begin Supplied entries

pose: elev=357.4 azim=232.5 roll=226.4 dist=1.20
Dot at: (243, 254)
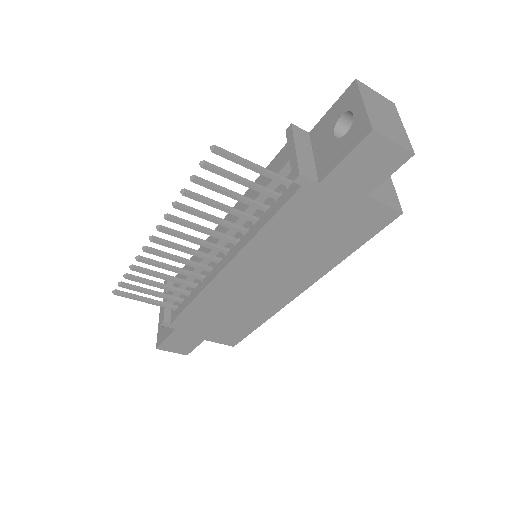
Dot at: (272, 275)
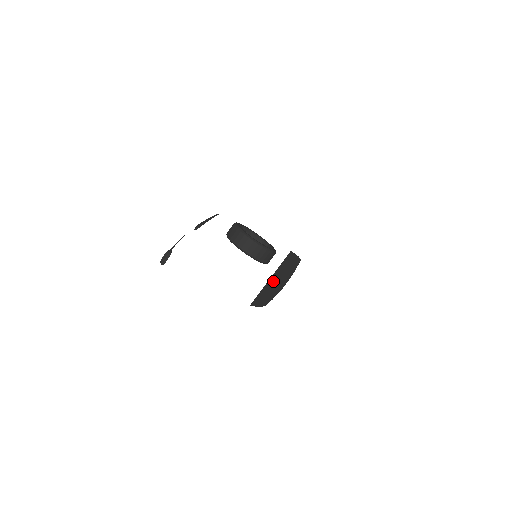
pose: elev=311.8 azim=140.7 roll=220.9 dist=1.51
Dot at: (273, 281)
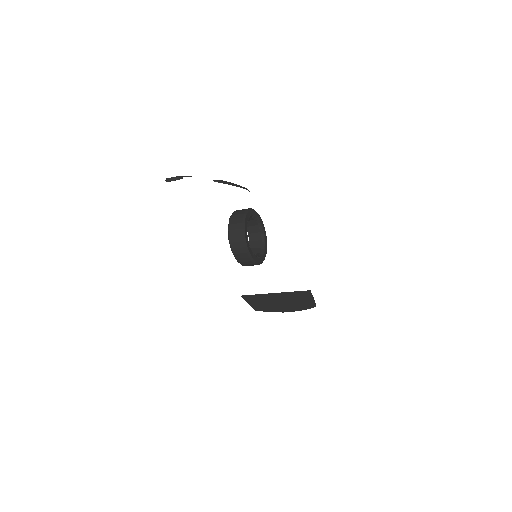
Dot at: (276, 298)
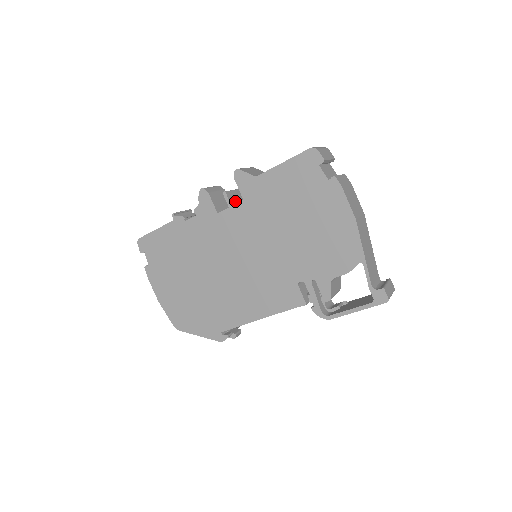
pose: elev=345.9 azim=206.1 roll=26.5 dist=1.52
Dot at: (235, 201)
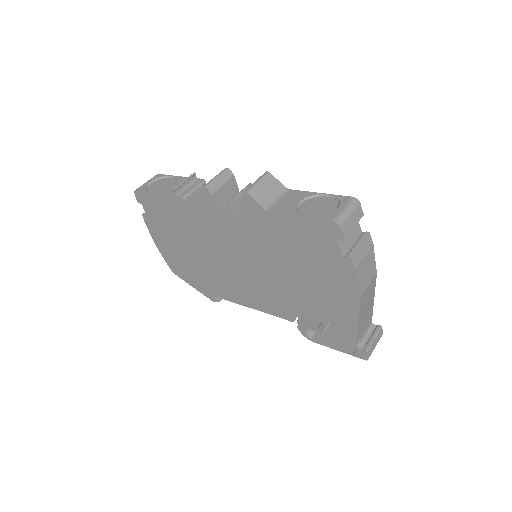
Dot at: (241, 208)
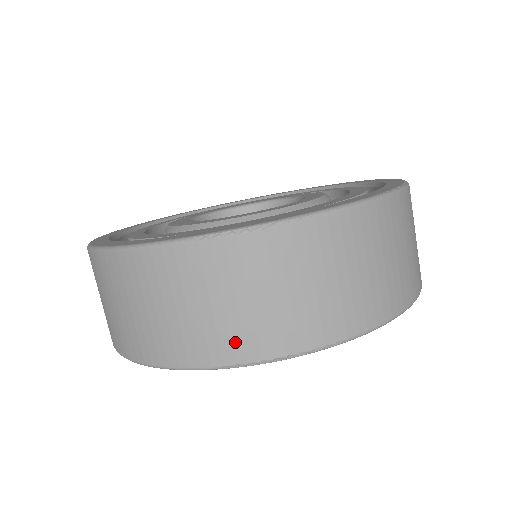
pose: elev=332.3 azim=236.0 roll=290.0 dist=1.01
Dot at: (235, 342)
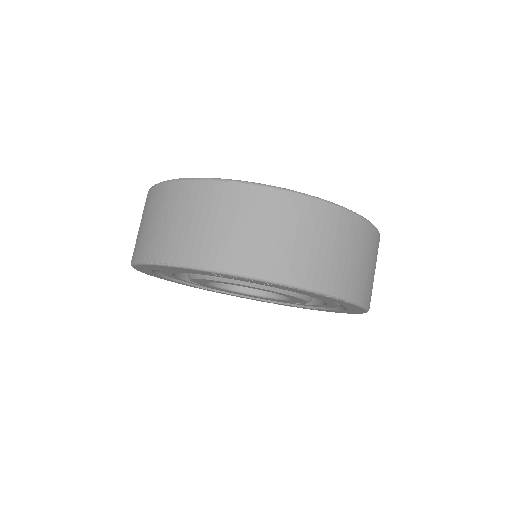
Dot at: (157, 246)
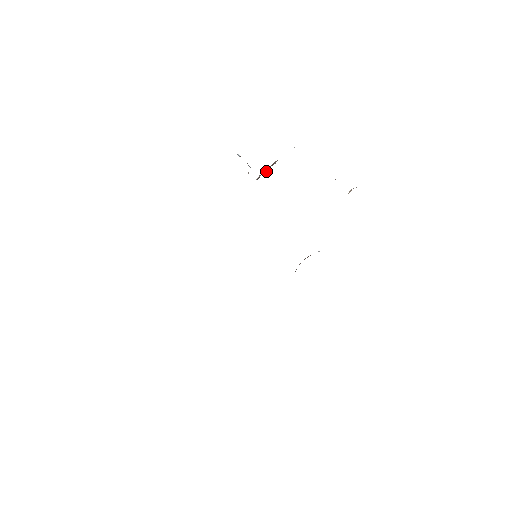
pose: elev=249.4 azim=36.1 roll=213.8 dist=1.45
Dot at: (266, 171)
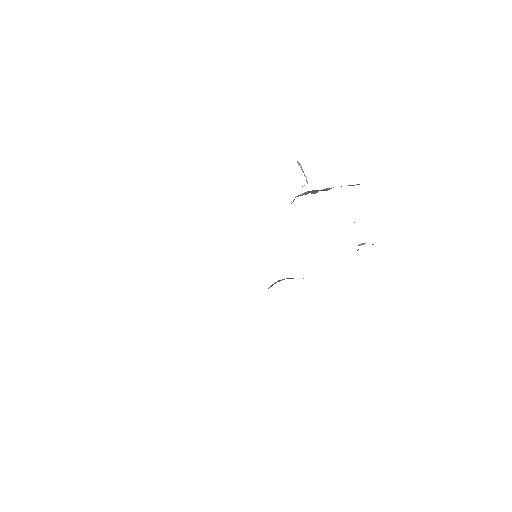
Dot at: (315, 192)
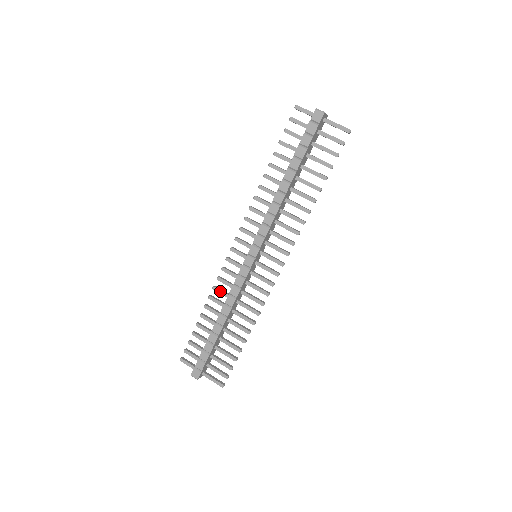
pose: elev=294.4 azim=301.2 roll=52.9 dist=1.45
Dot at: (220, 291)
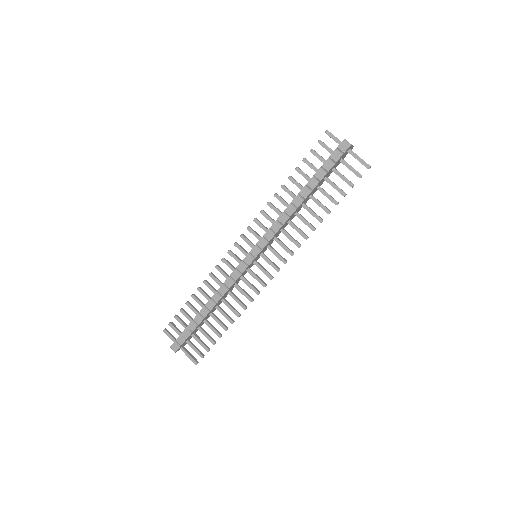
Dot at: (215, 279)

end Supplied entries

## Set exercise
Rewrite all of the material above, replacing every occurrence of "pose" with "view" and leaving everything else as it is. Omit the pictures from your answer.

## Complete response
view: elev=357.4 azim=232.5 roll=226.4 dist=1.20
Dot at: (243, 254)
Dot at: (272, 275)
view: elev=311.8 azim=140.7 roll=220.9 dist=1.51
Dot at: (273, 281)
Dot at: (276, 298)
view: elev=345.9 azim=206.1 roll=26.5 dist=1.52
Dot at: (235, 201)
Dot at: (241, 208)
view: elev=332.3 azim=236.0 roll=290.0 dist=1.01
Dot at: (235, 342)
Dot at: (157, 246)
view: elev=249.4 azim=36.1 roll=213.8 dist=1.45
Dot at: (266, 171)
Dot at: (315, 192)
view: elev=294.4 azim=301.2 roll=52.9 dist=1.45
Dot at: (220, 291)
Dot at: (215, 279)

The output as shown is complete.